We established the Guarantee Scheme and the Financial Claims Scheme to protect depositors and Australian financial institutions. The guarantees have restored confidence and addressed the wholesale funding disadvantage that Australian banks faced as a result of the policy interventions of other countries. Consequently, Australian institutions were able to continue lending throughout the crisis.
As we take on the years ahead, I have little doubt that Australia's regulators can offer to international contemporaries some compelling and helpful insights into what we have done and how to address challenges that Beijing might face ahead.
Asia Funds Management Passport
Something that would be of great interest to fund managers is the concept of an Asia Region Funds Management Passport.
This idea comes from a recent report commissioned by the Government specifically examining how we can become a stronger financial services hub.
The Passport would be similar in concept to the UCITS (pronounced You-sits) arrangement that exists in the European Union.

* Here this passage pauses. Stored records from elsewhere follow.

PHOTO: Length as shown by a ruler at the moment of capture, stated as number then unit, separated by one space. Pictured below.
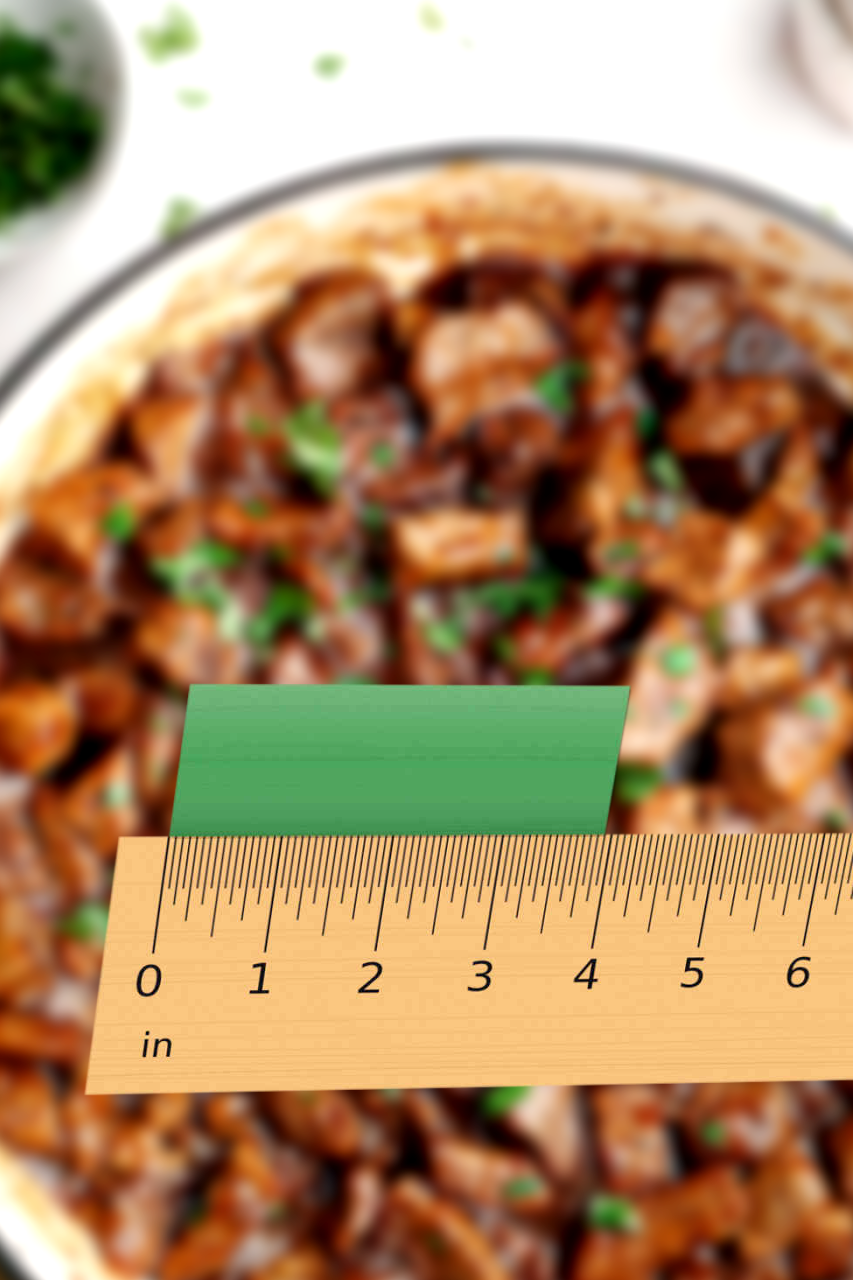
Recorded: 3.9375 in
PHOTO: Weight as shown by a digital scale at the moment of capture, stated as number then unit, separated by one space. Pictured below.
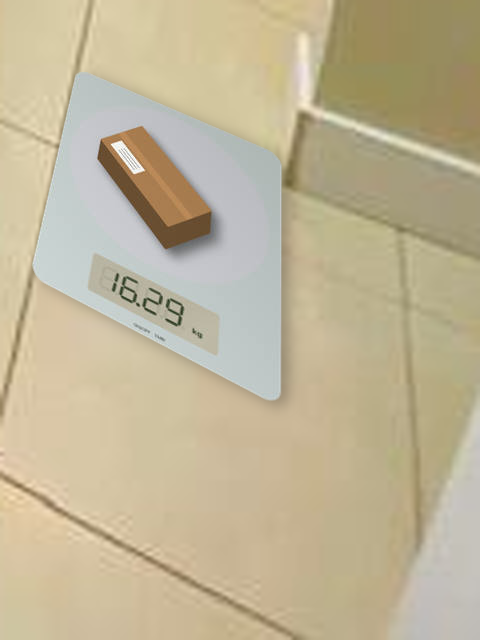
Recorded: 16.29 kg
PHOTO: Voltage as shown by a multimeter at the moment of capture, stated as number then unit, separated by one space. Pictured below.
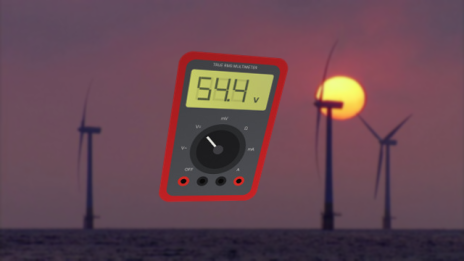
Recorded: 54.4 V
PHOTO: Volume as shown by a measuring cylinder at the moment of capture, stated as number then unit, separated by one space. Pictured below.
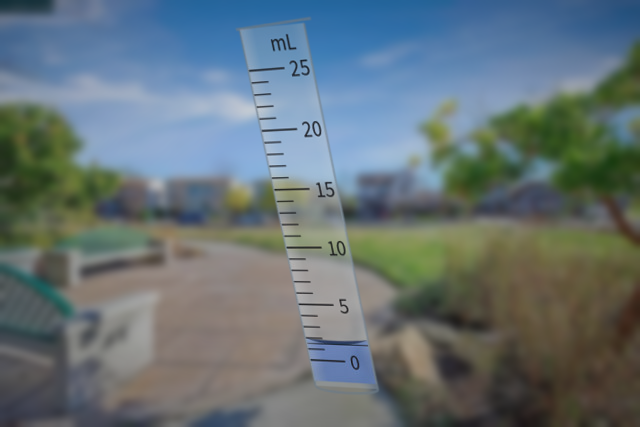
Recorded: 1.5 mL
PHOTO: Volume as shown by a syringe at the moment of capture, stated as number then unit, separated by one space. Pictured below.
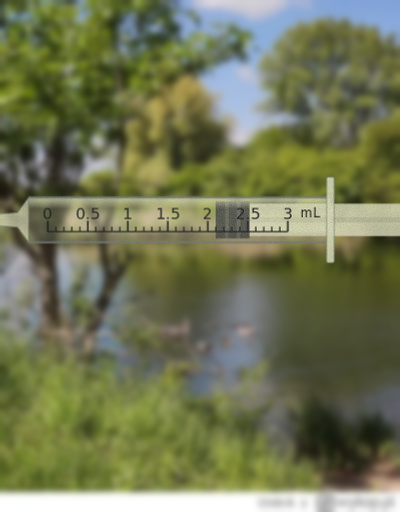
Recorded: 2.1 mL
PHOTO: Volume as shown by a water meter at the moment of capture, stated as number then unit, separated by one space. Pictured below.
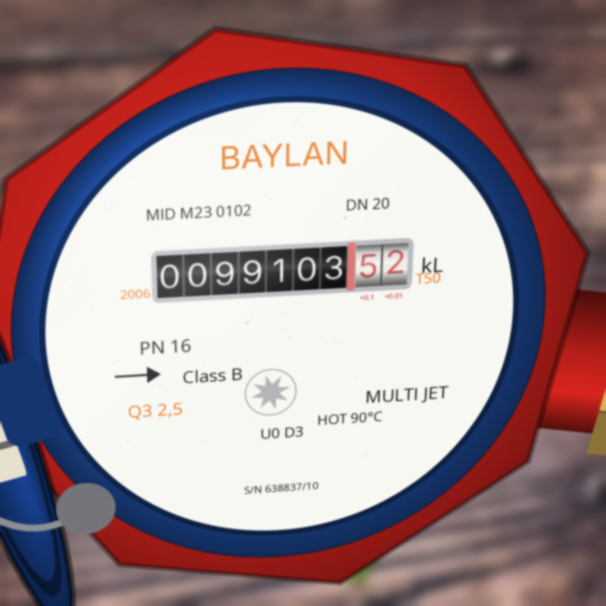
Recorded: 99103.52 kL
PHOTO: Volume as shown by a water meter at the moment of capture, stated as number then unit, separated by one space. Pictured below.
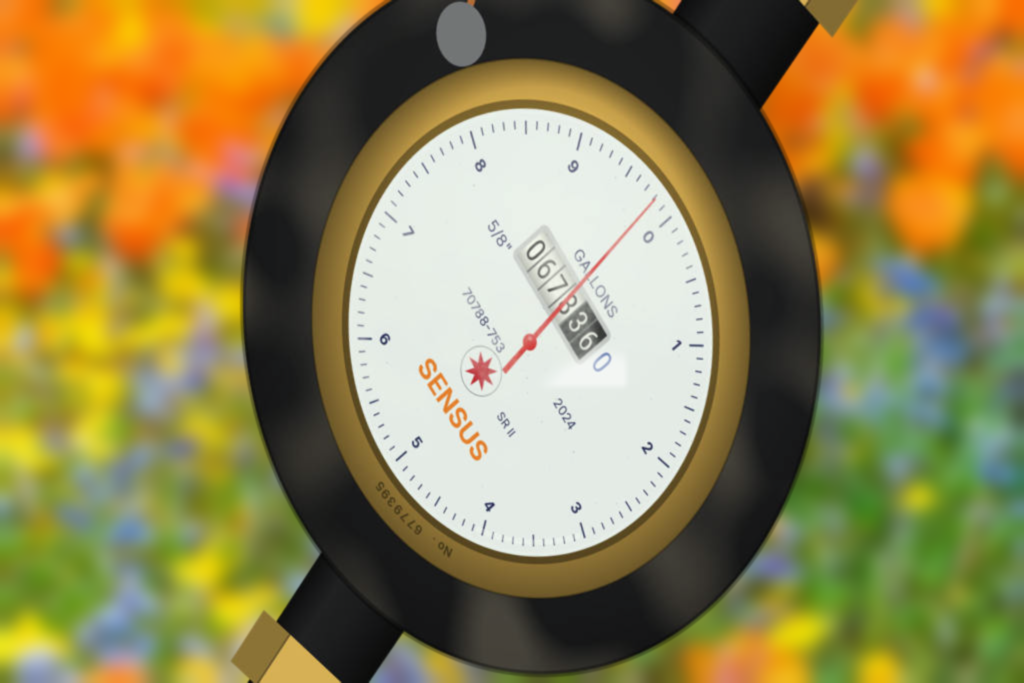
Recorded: 678359.8 gal
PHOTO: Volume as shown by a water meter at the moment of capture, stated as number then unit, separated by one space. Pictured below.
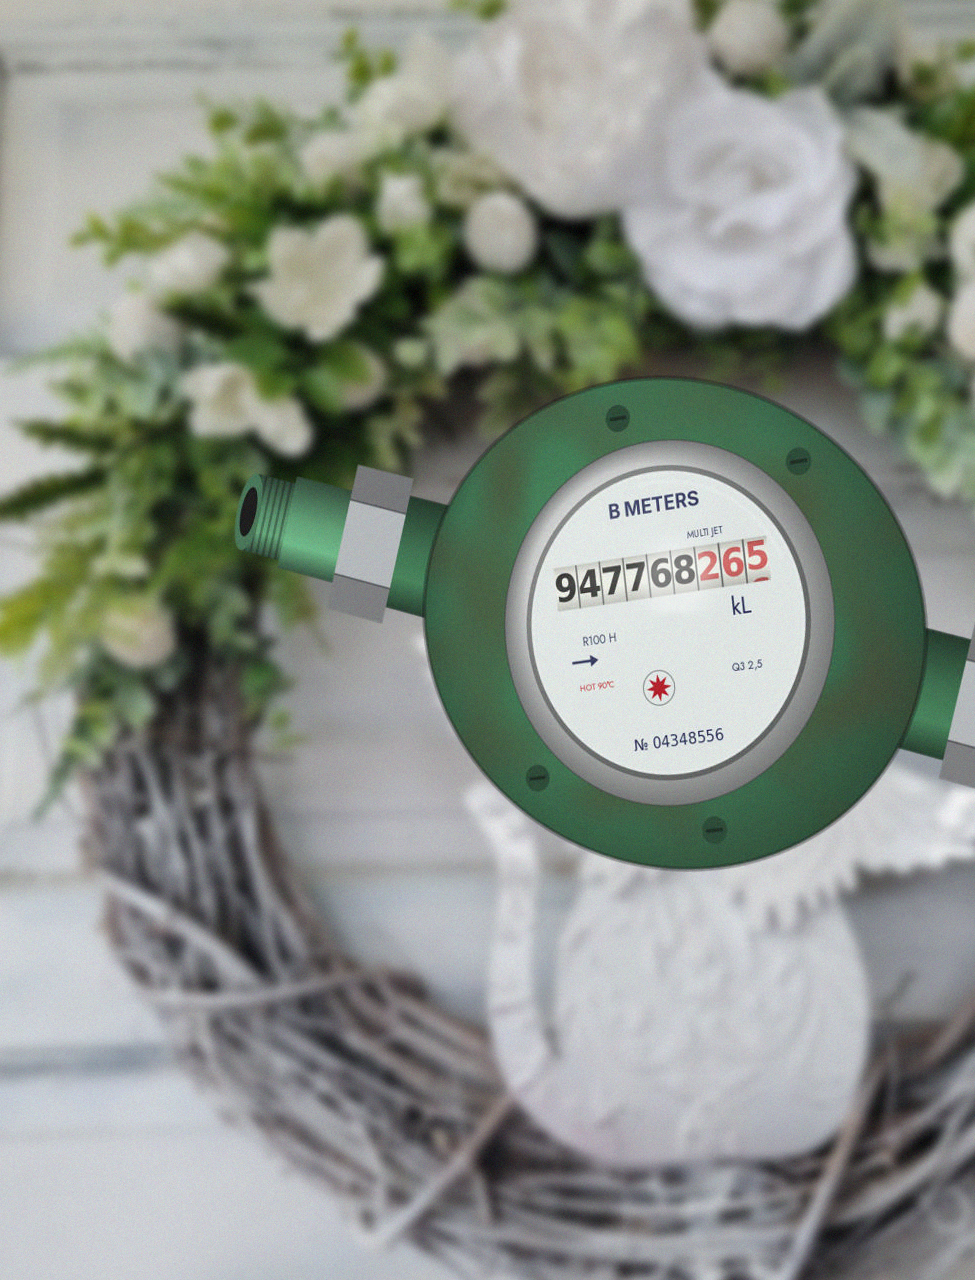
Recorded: 947768.265 kL
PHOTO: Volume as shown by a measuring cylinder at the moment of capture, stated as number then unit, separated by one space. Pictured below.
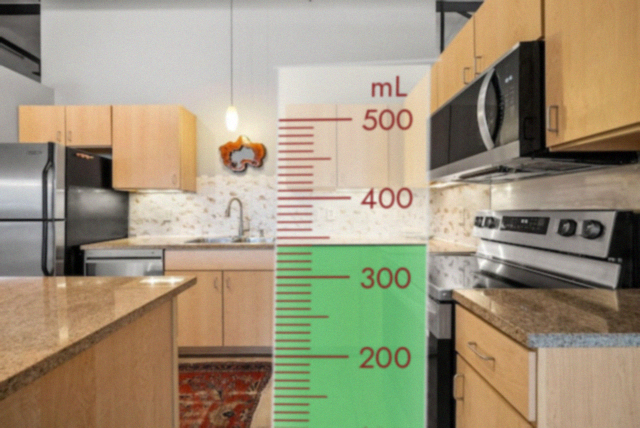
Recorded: 340 mL
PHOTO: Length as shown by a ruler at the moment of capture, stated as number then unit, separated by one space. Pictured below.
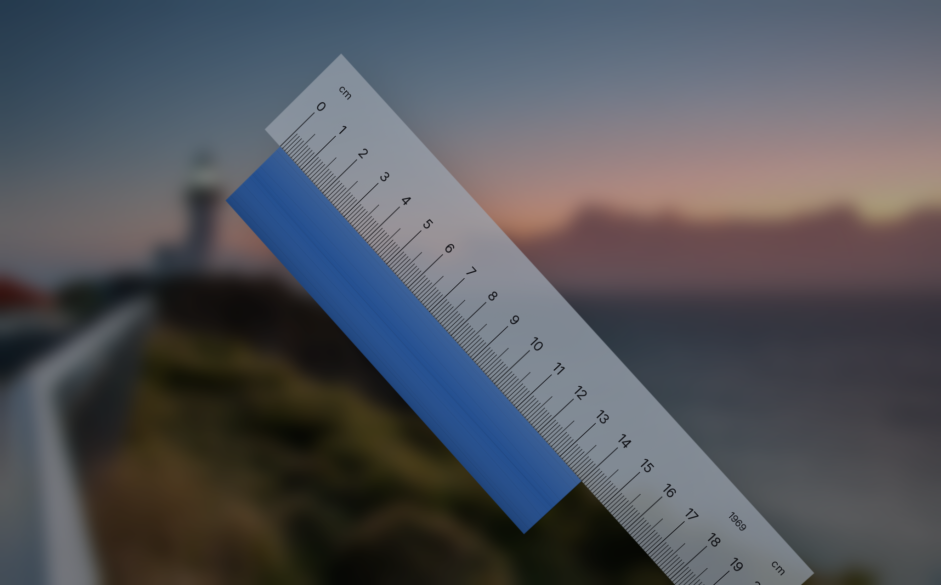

It would provide a multilaterally agreed arrangement for allowing the cross border marketing of funds across participating countries. And it would obviously also help develop jobs, skills, capital flows and better regional control of funds management regulations that do cross borders. It should also help lower fees in the industry – thereby doing the right thing by consumers.
We have a strong economic base and a strong outlook common to both countries. We need to properly understand and earnestly discuss this to ensure we neither take our complimentary circumstances for granted nor misunderstand why we have the strong platform we now do.
And as I emphasised at the beginning, we should continue to base our dialogue on the story of respect.
That Chinese visitors are our fourth largest source of tourism (some 366,000 in 2009) is a story of respect.
That the last census showed that Chinese born Australian citizens or residents numbered 203,000 – the fourth largest of our foreign borns after the UK, New Zealand and Italy – this is a story of respect.
That nearly 4 percent of our residents nominated having a Chinese ancestry in 2006. After English, Cantonese is the third most common spoken in our country after Italian and Greek – this also is a story of respect.
These are all facts about our Australia. But they are chapters of a story titled respect.
Australia and China, at all levels of interaction – citizen, academic, business, diplomatic – we must remain committed to ideas and citing opportunities to secure the next chapter of a good economic relationship.
There will be opportunities for Australia to export more manufactured goods as China's domestic consumption gets hungrier not just for raw resources but for more elaborately transformed manufactured parts and goods.
There is a real emerging opportunity for Australia to exploit the advantages of hosting a world leading education system and research and development base – a skills and ideas factory in essence – and help China and many developing economies find the renewable energy and green collar workforce solutions that the world is asking for.
And there is genuine opportunity for Australia to get increasingly comfortable with our cultural and political integration and relationship with China, even if some aspects of this are non-negotiable for us.
We are a country with a minimum wage, compulsory retirement savings, robust work safety laws & practices, a strong public health system, a tradition of, and future commitment to, environmental protection.
These things are not up for negotiation or reduction irrespective of how much Australia grows and despite how much robust competition a global economy throws our way.
Nevertheless as China rises and as China and Australia grow closer - there may be, indeed there will be, some excellent opportunities for Australia to talk more with our Chinese friends about how some of these Aussie institutions deepen social citizenship and in turn we can appreciate the benefits of a rising China.
Thank you for your time and best wishes for your discussions here.